COTE D'IVOIRE

L'Europe met la pression sur Gbagbo

L'Union européenne intime l'ordre à Gbagbo de quitter le pouvoir rapidement. Sur le terrain la situation reste tendue.

L'UE a exhorté vendredi l'armée ivoirienne à se placer sous l'autorité d'Alassane Ouattara, après les violences d'Abidjan, et a haussé le ton contre Laurent Gbagbo, menacé de sanctions par la France s'il ne quitte pas le pouvoir d'ici à la fin de la semaine.

L'appel, lancé par les dirigeants européens à l'issue d'un sommet à Bruxelles, intervient alors que la communauté internationale redoute un embrasement en Côte d'Ivoire au lendemain de violences meurtrières à Abidjan.

Les forces de l'ordre fidèles à Laurent Gbagbo quadrillaient vendredi la capitale économique du pays.

Les chefs d'État et de gouvernement de l'UE ont appelé tous les dirigeants ivoiriens, tant civils que militaires, qui ne l'ont pas encore fait, à se placer sous l'autorité du président démocratiquement élu, Alassane Ouattara.

Le chef de l'État français Nicolas Sarkozy a lancé quant à lui un ultimatum. Laurent Gbagbo figurera avec son épouse sur cette liste s'il ne part pas «avant la fin de la semaine», a-t-il dit à Bruxelles.

«Laurent Gbagbo et son épouse ont leur destin entre leurs mains. Si avant la fin de la semaine Laurent Gbagbo n'a pas quitté le poste qu'il occupe en violation de la volonté du peuple ivoirien, ils seront nommément sur la liste des sanctions», a déclaré Sarkozy.

«Ce qui se passe en Côte d'Ivoire est parfaitement inadmissible , des élections ont eu lieu, sous le contrôle des Nations unies, elles ont été validées par les Nations unies. Mieux, la totalité des États africains ont reconnu l'élection d'Alassane Ouattara», a-t-il poursuivi.

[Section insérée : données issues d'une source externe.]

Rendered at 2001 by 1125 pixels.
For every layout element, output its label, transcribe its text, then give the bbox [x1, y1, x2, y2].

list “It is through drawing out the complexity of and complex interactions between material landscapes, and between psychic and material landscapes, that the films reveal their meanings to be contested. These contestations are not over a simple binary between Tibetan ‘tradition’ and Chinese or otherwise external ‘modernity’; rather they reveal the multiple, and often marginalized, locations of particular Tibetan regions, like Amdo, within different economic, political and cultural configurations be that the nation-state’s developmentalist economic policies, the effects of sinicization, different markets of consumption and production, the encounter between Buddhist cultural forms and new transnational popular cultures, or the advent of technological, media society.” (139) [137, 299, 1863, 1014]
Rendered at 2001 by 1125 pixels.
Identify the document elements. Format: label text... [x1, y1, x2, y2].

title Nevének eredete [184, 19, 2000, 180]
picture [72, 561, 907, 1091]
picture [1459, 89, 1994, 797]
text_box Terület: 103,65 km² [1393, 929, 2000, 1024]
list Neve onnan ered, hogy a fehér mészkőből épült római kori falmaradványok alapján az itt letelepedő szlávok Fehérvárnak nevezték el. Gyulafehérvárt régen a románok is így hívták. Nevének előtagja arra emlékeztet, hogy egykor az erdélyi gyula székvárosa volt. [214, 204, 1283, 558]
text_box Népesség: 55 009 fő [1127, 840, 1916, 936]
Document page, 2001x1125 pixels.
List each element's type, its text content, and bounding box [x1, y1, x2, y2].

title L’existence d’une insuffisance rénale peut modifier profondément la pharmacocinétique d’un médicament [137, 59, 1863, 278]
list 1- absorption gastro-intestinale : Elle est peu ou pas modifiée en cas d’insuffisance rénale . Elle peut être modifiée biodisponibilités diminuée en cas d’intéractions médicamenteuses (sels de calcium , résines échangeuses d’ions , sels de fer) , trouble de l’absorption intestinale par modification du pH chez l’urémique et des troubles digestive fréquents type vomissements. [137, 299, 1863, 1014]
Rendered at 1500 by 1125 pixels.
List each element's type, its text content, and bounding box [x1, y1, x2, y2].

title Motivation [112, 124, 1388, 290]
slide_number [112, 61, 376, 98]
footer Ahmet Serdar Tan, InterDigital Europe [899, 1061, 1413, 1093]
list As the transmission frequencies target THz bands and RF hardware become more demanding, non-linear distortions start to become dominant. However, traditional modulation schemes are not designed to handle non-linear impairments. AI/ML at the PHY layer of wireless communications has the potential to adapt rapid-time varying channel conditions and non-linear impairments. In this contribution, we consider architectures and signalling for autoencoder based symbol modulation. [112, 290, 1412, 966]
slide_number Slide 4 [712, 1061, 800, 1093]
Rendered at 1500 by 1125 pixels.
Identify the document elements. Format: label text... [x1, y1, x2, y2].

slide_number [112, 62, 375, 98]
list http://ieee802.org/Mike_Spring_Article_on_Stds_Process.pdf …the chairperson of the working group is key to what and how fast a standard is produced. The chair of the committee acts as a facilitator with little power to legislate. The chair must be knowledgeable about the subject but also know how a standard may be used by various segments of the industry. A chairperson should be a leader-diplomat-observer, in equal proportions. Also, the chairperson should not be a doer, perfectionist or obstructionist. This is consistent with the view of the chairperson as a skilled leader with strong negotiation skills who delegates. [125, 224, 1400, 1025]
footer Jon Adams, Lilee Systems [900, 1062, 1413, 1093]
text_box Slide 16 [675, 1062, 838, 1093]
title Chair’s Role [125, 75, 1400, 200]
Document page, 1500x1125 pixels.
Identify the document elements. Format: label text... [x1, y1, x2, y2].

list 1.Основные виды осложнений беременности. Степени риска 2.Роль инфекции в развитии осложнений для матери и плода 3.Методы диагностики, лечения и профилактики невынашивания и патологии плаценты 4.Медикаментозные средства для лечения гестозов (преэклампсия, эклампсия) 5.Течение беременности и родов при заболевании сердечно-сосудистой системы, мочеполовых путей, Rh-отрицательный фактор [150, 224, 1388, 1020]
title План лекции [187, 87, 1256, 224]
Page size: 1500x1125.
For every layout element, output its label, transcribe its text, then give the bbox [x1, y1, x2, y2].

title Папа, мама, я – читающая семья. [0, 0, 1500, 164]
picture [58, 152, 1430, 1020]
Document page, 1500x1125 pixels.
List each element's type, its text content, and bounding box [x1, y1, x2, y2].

À Bruxelles, certains diplomates s'avouent néanmoins sceptiques quant à l'efficacité des sanctions contre Laurent Gbagbo.

Depuis la décision de principe, lundi dernier, des ministres européens des Affaires étrangères de sanctions contre ses proches «il n'a pas réagi du tout et ne les a même pas commentées», r elève l'un d'eux.

Les Européens comptent beaucoup sur la suspension des droits du gouvernement sortant au sein de la Banque Centrale des États de l'Afrique de l'Ouest, qui devrait prouver aux fonctionnaires encore loyaux à M. Gbagbo qu'il sera bientôt à court de ressources financières pour verser leurs salaires.

À ce propos, la suspension du pays de la Communauté économique des États de l'Afrique de l'Ouest (Cédéao) devrait être décisive, se réjouit un autre diplomate qui relève que déjà les salaires de novembre sont a priori bloqués.

Vendredi, le chef de la diplomatie européenne, Catherine Ashton, a aussi estimé «que la responsabilité finale de la crise politique réside chez ceux qui empêchent un transfert rapide et pacifique du pouvoir au président élu Alassane Ouattara».